When we just look at a blank scene there is no judgement triggered. We are just looking. When we look at a scene with a pattern, our pattern recognition triggers an association with a previously learned pattern. This is the same with behaviour patterns. In both cases we maybe looking for what's wrong, what's out of place. The problem arises more so with behaviour patterns because we wind up judging the person exhibiting the behaviour pattern, rather that trying to understand the pattern and not reacting to it.

Our behaviour pattern recognition system develops by watching and imitating the behaviour pattern of our parents, other adults and older children around us. So we develop a core pattern that we regard as the right one because it is based on all we know and is based primarily on mother's pattern. If not mother, it is based on the primary care giver's pattern. The pattern is associated with the images we have stored. Our first impressions of other people are based on a comparison with our primary image and our core behaviour pattern.

The stored images we have little control over because we had no ability to decide if we wanted to store them in the first place. In infancy we are busy gobbling up the images and impressions of our childhood environment. We have no discernment, no capacity for sorting, we're just soaking them up or absorbing them.

Much later we try to look at things, scenes or images without pattern recognition and that it is very difficult or almost impossible. The pattern recognition system has become dominant. However, closing our eyes and watching the screen has become one of my key ways for overcoming the ego. It does not have the movement problem associated with watching scenery or people-watching. Open-eyed stillness is difficult because something moves and our eyes and our attention becomes focussed on the movement. We start trying to figure out what's going on and sooner rather than later we're back in pattern recognition mode and it's inherent judgemental risks.

Constantly going round and round. All time and space is based on movement. No movement, no time, no space. In the Flower of Life scheme of things it is the projection of mind outside itself and it's subsequent movement which leads to all creation. It's all based on movement in egoland. The earth rotates and dances round and round with the moon. And in turn goes around the sun, which travels around the galaxy with the solar system in tow. On the surface of the earth all is movement. And within everything there is always movement.

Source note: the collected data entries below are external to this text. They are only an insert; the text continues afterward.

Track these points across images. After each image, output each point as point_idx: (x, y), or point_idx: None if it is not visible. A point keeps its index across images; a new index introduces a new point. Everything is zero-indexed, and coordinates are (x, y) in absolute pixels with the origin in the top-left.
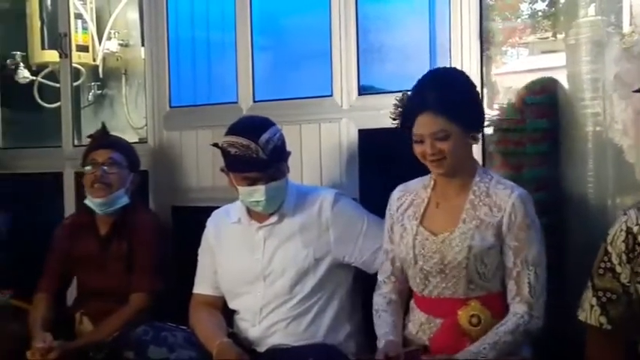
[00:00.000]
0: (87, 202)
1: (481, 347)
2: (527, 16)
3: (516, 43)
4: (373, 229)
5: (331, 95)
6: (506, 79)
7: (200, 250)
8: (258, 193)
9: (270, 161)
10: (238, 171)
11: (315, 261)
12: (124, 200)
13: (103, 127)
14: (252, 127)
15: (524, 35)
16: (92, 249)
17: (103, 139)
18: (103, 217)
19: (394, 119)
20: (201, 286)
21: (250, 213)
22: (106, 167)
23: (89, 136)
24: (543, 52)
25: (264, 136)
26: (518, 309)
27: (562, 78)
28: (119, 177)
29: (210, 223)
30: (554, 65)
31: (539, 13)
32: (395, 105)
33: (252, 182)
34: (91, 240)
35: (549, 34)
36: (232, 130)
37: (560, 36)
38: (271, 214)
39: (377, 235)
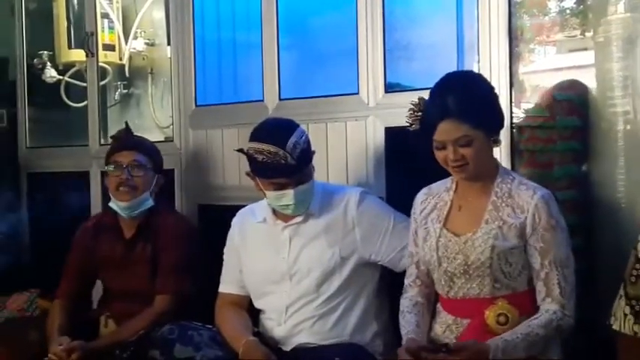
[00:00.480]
0: (111, 205)
1: (513, 336)
2: (555, 14)
3: (544, 41)
4: (399, 227)
5: (357, 93)
6: (534, 78)
7: (225, 250)
8: (286, 198)
9: (298, 166)
10: (266, 177)
11: (341, 260)
12: (149, 203)
13: (127, 126)
14: (278, 132)
15: (553, 33)
16: (117, 251)
17: (127, 140)
18: (128, 220)
19: (411, 124)
20: (227, 286)
21: (276, 212)
22: (130, 170)
23: (112, 137)
24: (571, 50)
25: (291, 141)
26: (550, 307)
27: (591, 76)
28: (144, 180)
29: (235, 222)
30: (582, 63)
31: (568, 11)
32: (411, 110)
33: (281, 187)
34: (116, 243)
35: (578, 31)
36: (258, 136)
37: (588, 34)
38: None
39: (403, 234)
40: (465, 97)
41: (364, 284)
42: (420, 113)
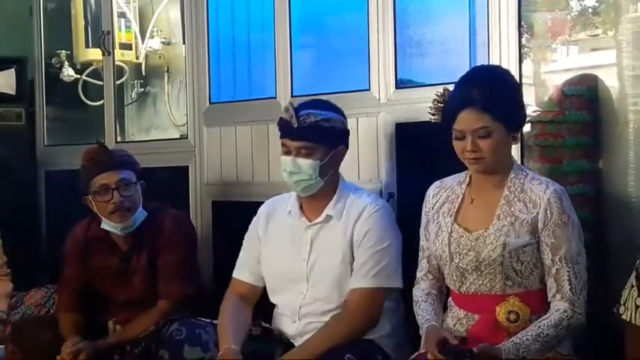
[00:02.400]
0: (105, 226)
1: (524, 338)
2: (570, 11)
3: (566, 40)
4: (381, 254)
5: (369, 89)
6: (549, 76)
7: (247, 236)
8: (285, 163)
9: (299, 131)
10: (280, 136)
11: (350, 266)
12: (143, 215)
13: (99, 144)
14: (310, 102)
15: (568, 30)
16: (113, 265)
17: (107, 158)
18: (122, 235)
19: (433, 114)
20: (242, 272)
21: (302, 207)
22: (122, 191)
23: (89, 160)
24: (593, 49)
25: (308, 111)
26: (560, 305)
27: (606, 73)
28: (136, 196)
29: (261, 211)
30: (598, 59)
31: (590, 10)
32: (435, 100)
33: (287, 152)
34: (111, 257)
35: (599, 30)
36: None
37: (610, 33)
38: (320, 211)
39: (379, 263)
40: (490, 89)
41: None
42: (442, 105)
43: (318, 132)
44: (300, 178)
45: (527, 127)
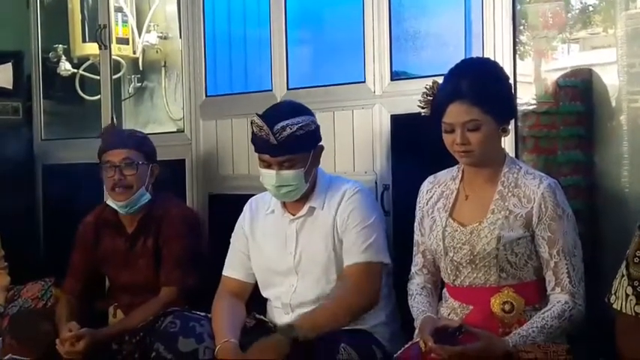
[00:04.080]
0: (109, 202)
1: (529, 330)
2: (567, 4)
3: (562, 33)
4: (367, 229)
5: (364, 81)
6: (543, 68)
7: (234, 234)
8: (268, 178)
9: (279, 147)
10: (255, 150)
11: (335, 255)
12: (146, 197)
13: (113, 122)
14: (277, 111)
15: (563, 22)
16: (119, 247)
17: (116, 137)
18: (128, 215)
19: (422, 107)
20: (232, 270)
21: (284, 204)
22: (123, 169)
23: (100, 135)
24: (590, 44)
25: (282, 123)
26: (560, 297)
27: (602, 68)
28: (138, 176)
29: (246, 209)
30: (595, 55)
31: (590, 8)
32: (424, 93)
33: (267, 166)
34: (118, 238)
35: (597, 27)
36: (264, 111)
37: (610, 30)
38: (303, 205)
39: (368, 239)
40: (479, 81)
41: None
42: (431, 97)
43: (297, 143)
44: (288, 189)
45: (521, 118)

But to our ego-centred view it appears mostly still. Even though we have rediscovered that earth/moon go around the sun, that the solar system goes around the galactic core, all of our thought systems are centric. There is a theory that the universe is omni-centric, that every point in it is at the centre of things. Maybe our egos aren't such ejiits after all.

In ego-centric terms each of us is at the centre of the universe, even if we regard this personal universe as a very small part of a much larger whole. Within our own sphere of influence we play a major part, even though we know that in the grand scheme of things our part is rather insignificant. When we look at the big picture we are inconsequential.

But there is no big picture, no ego based view that can see it all. To get to see it all we have to move outside ego and return to mind. And when we return to mind we cannot take any of the ego based stuff with us. So now we have a real problem for ego. Everything that we use, to think, to see, to hear, to speak, to do is all based on an ego system of symbols, words, language, images and sensations which are only representations and are not real.